_WHAT YOU WILL DO_: Exactly reproduce all the records, keeping pictures out of the copy.

_INPUT FOR THIS TASK_:
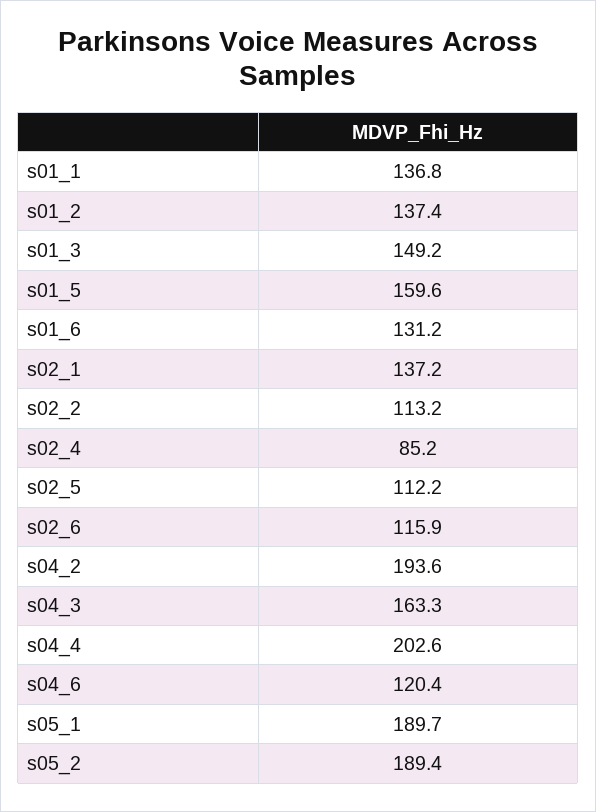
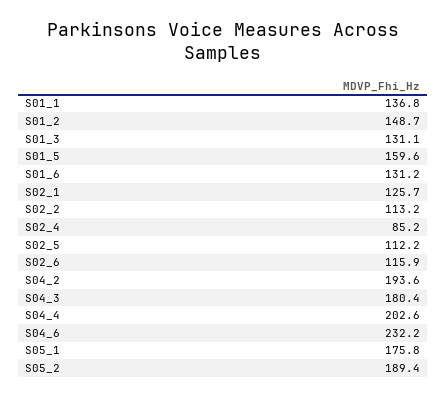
s01_2: 137.4 -> 148.7
s01_3: 149.2 -> 131.1
s02_1: 137.2 -> 125.7
s04_3: 163.3 -> 180.4
s04_6: 120.4 -> 232.2
s05_1: 189.7 -> 175.8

_SOLUTION TO THIS EXERCISE_:
s01_2: 137.4 -> 148.7
s01_3: 149.2 -> 131.1
s02_1: 137.2 -> 125.7
s04_3: 163.3 -> 180.4
s04_6: 120.4 -> 232.2
s05_1: 189.7 -> 175.8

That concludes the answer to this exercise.